Un traitement radical peut être nécessaire en l'absence de rémission après 18 à 24 mois de thérapie médicamenteuse anti-thyroïdienne, en cas d'effets indésirables des médicaments, ou de patients non compliants. Les caractéristiques associées à une moindre probabilité de rémission comprennent un jeune âge de début (p. ex., prépubères vs pubères), des taux plus élevés d'hormone thyroïdienne lors de la présentation initiale, une glande thyroïde plus volumineuse (> 2,5 fois la taille normale pour l'âge) et une élévation persistante des titres d'anticorps contre le récepteur de la TSH. L'iode radioactif et la chirurgie sont des options fiables pour le traitement définitif, permettant d'induire une hypothyroïdie. Cependant, l'iode radioactif n'est généralement pas utilisé chez l'enfant de moins de 10 ans et n'est souvent pas efficace sur des thyroïdes plus grosses. Par conséquent, la chirurgie peut être préférable chez l'enfant et l'adolescent qui présentent ces facteurs. Après le traitement radical, les patients sont traités par la lévothyroxine. Les doses peuvent devoir être ajustées en fonction de la prise de poids ou du statut pubertaire.

Si un nodule toxique fonctionnel autonome est détecté, l'exérèse chirurgicale est recommandée chez l'enfant et l'adolescent.

Le traitement de la thyroïdite aiguë comprend des antibiotiques par voie orale ou IV (généralement amoxicilline/acide clavulanique ou des céphalosporines en cas d'allergie à la pénicilline mais il est idéalement basé sur l'antibiogramme effectué sur biopsie par aspiration à l'aiguille fine).
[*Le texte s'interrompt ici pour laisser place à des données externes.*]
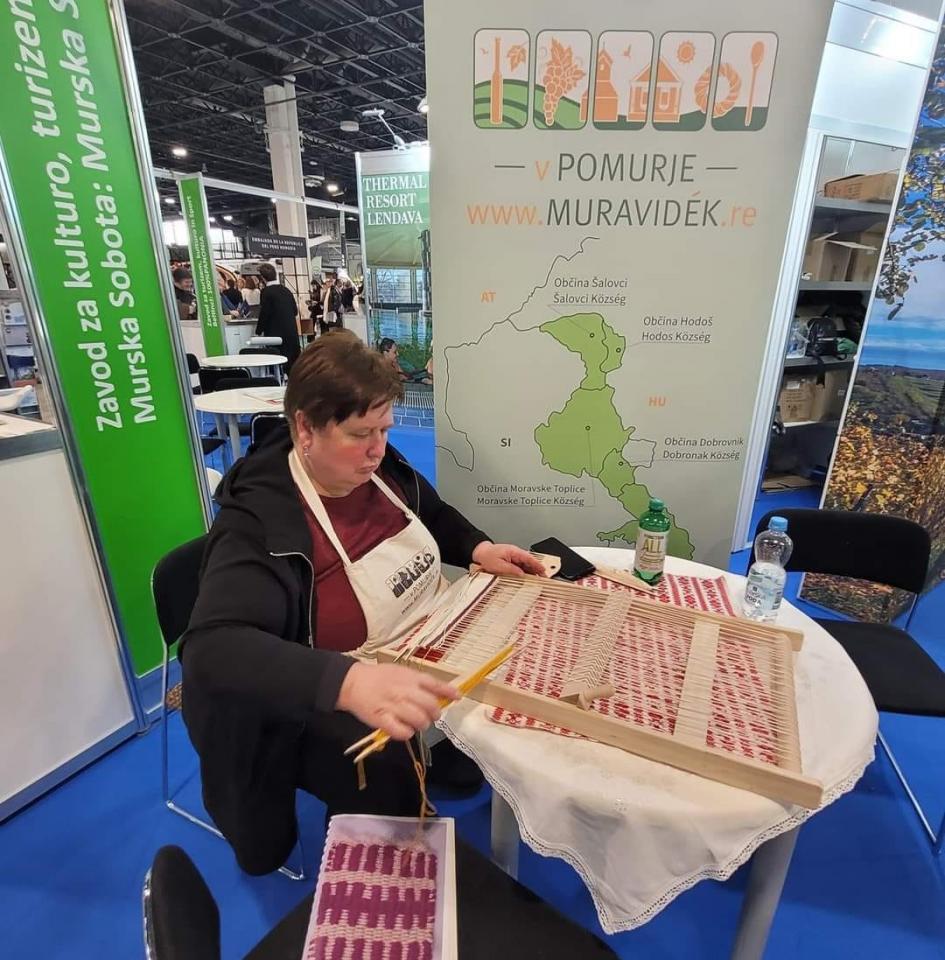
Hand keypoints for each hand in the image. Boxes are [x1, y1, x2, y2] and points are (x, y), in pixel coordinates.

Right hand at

Un traitement chirurgical peut être nécessaire (p. ex., pour drainer un abcès ou réparer une fistule). La thyroïdite subaiguë est auto-limitée, et des médicaments anti-inflammatoires non stéroïdiens sont administrés pour le contrôle de la douleur. Les médicaments antithyroïdiens ne sont pas indiqués, mais les bêta-bloqueurs peuvent être utilisés si les patients sont symptomatiques.

Points clés

  • L'hyperthyroïdie du nourrisson est habituellement provoquée par des anticorps transplacentaires stimulant la thyroïde provenant des femmes enceintes qui ont une maladie de Graves-Basedow.

  • L'hyperthyroïdie chez les enfants plus âgés et les adolescents est habituellement causée par la maladie de Graves-Basedow.

  • Il existe de nombreuses manifestations d'hyperthyroïdie, y compris une tachycardie, une hypertension, une perte de poids, une irritabilité, une diminution de la concentration et des performances scolaires, et des difficultés de sommeil.

  • Le diagnostic est fait par le dosage de la thyroxine sérique libre (T4), de la triiodothyronine (T3) et de la TSH (thyroid-stimulating hormone); le dosage des immunoglobulines stimulant la thyroïde (TSI) peuvent être utilisés pour confirmer le diagnostic de maladie de Graves-Basedow.

  • S'il y a des anomalies palpables importantes de la thyroïde, faire une échographie.

  • Traiter par le méthimazole et, traiter les symptômes par un bêta-bloqueur; cependant, seulement environ 35% des cas acquis en dehors de la période néonatale seront guéris par les médicaments antithyroïdiens et un traitement radical par l'iode radioactif ou la chirurgie peut s'avérer nécessaire.